Vinicius, Mbappé y los cumpleaños
Siempre me ha fascinado este interés que profesamos los aficionados por trazar mapas sentimentales entre futbolistas


El debate de la semana en Madrid se centra en las relaciones personales, algo bastante predecible por tratarse de una ciudad donde a la boda de su alcalde se le concede tratamiento de enlace real y los nuevos noviazgos copan un espacio preferente en los programas de televisión, eso por no hablar de las rupturas. Con un derbi de corte europeo a las puertas y en el que los dos grandes equipos del lugar se juegan media temporada, la corte se entretiene estos días en analizar cómo de bien, o de mal, se llevan Kylian Mbappé y Vinicius Jr., las dos grandes estrellas del firmamento merengue.
Siempre me ha fascinado este interés que profesamos los aficionados por trazar mapas sentimentales entre futbolistas. Nos agobia cualquier conato de mal rollo entre nuestros héroes y acostumbra a tranquilizaros todo lo contrario, como si el buen funcionamiento de una plantilla profesional se redujese al ajuste de los mismos principios que rigen las pandillas. Competir, jugar bien y ganar no parece tan importante como aparentar cordialidad y por ahí empieza a inquietarse una parroquia acostumbrada a las distracciones más banales hasta que la primavera anuncia el momento de coger el cuchillo y dejar la cuchara.
La llegada de Mbappé al ecosistema blanco trajo consigo un quebranto psicológico de difícil digestión. Se trata de encajar al mejor jugador del mundo en el mejor equipo del planeta, los actuales campeones de casi todo, de ahí que tantos periodistas y aficionados se pregunten cómo se le pudo ocurrir a alguien semejante idea. Con Vinicius Jr. acaparando todos los focos y el cariño sincero de la afición, introducir otro elemento demoledor sobre el campo se empieza a intuir como un error de bulto entre quienes se ocupan de anticipar la caída de los imperios en base al mal de amores, los celos y todo tipo de cuestiones puramente especulativas, tan secundarias cuando la pelota comienza a rodar que parecen tomarse cumplida venganza el resto de la semana.

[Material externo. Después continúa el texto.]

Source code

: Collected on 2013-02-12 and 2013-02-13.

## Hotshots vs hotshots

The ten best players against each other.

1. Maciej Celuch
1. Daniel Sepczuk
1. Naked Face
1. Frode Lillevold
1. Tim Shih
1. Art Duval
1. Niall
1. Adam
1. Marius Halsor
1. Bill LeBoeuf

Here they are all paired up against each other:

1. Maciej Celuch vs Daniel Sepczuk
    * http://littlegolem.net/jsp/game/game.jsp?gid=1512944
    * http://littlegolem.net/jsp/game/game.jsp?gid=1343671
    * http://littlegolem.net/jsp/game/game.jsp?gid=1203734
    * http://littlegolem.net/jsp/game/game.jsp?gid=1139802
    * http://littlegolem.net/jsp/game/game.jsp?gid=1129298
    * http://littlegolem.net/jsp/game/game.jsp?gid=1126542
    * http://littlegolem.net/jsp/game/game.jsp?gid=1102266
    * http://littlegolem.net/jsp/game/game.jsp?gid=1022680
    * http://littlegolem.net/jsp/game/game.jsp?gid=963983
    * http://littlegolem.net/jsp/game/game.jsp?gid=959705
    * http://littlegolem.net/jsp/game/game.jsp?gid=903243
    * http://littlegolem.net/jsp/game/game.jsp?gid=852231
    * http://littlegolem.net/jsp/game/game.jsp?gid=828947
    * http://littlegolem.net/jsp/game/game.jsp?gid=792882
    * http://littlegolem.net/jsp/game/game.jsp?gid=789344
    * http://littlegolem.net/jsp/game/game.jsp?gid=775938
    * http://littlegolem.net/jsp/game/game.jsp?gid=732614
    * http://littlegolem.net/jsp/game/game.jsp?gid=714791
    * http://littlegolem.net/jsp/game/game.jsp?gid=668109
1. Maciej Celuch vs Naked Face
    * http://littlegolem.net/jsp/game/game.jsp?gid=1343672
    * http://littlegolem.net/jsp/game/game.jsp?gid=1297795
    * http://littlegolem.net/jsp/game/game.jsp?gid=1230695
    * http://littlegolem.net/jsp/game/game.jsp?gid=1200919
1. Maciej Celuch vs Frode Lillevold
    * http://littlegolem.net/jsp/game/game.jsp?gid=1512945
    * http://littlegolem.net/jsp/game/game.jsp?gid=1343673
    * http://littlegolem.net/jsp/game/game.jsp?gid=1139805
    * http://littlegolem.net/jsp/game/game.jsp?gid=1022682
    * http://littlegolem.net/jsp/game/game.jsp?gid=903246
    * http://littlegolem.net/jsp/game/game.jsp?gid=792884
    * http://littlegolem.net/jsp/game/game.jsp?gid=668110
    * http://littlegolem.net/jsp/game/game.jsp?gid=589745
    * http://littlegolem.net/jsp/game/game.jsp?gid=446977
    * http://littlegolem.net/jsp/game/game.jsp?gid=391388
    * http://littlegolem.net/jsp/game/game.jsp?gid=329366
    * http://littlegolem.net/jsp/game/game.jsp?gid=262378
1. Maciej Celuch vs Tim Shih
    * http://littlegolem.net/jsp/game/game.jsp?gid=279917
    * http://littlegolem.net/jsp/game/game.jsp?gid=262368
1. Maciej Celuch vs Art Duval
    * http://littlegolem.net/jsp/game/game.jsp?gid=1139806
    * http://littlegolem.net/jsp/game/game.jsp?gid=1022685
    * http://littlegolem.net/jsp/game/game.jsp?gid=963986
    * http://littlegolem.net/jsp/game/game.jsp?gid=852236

Ambos príncipes vienen de marcar ante el Rayo Vallecano en partido de Liga, sellando una victoria fundamental de manera fulminante, ajustados ambos a su naturaleza futbolística y demostrando, una vez más, que las matemáticas aplicadas siempre funcionan: un gol, más otro gol, siempre serán dos goles. Sin embargo, su manera de relacionarse sobre el campo no parece encajar con el imaginario sentimental del espectador, más preocupado por cuántos balones comparten, o por si se profesan ternura con la mirada, que por cuantificar la suma total de sus talentos. Por razones inexplicables, pero admisibles, de ellos parece esperarse que abandonen su gusto por la caballería y se entreguen a la fantasía romántica de vivir el uno para el otro, al sin ti no soy nada de Amaral, al propósito de enmienda cada vez que alguno de los dos rompa el partido sin preguntar.
De Michael Jordan contaba Steve Kerr, compañero suyo en el mejor equipo de baloncesto de todos los tiempos, que podía pasarse el año entero sin dirigirle la palabra salvo para ponerlo a parir cuando algo le molestaba. No era el único. A su Aérea Majestad solo le importaba ganar y sus números parecen apuntalar la idea, tan despreciada históricamente en el mundo del fútbol, de que la profesionalidad y el talento pesan más que esos códigos escritos en sangre por personas que jamás pisaron un vestuario. Cómo no recelar de este mundo descabellado en el que lo verdaderamente importante ya no es que las estrellas ejerzan su caudillaje, sino que se feliciten los cumpleaños.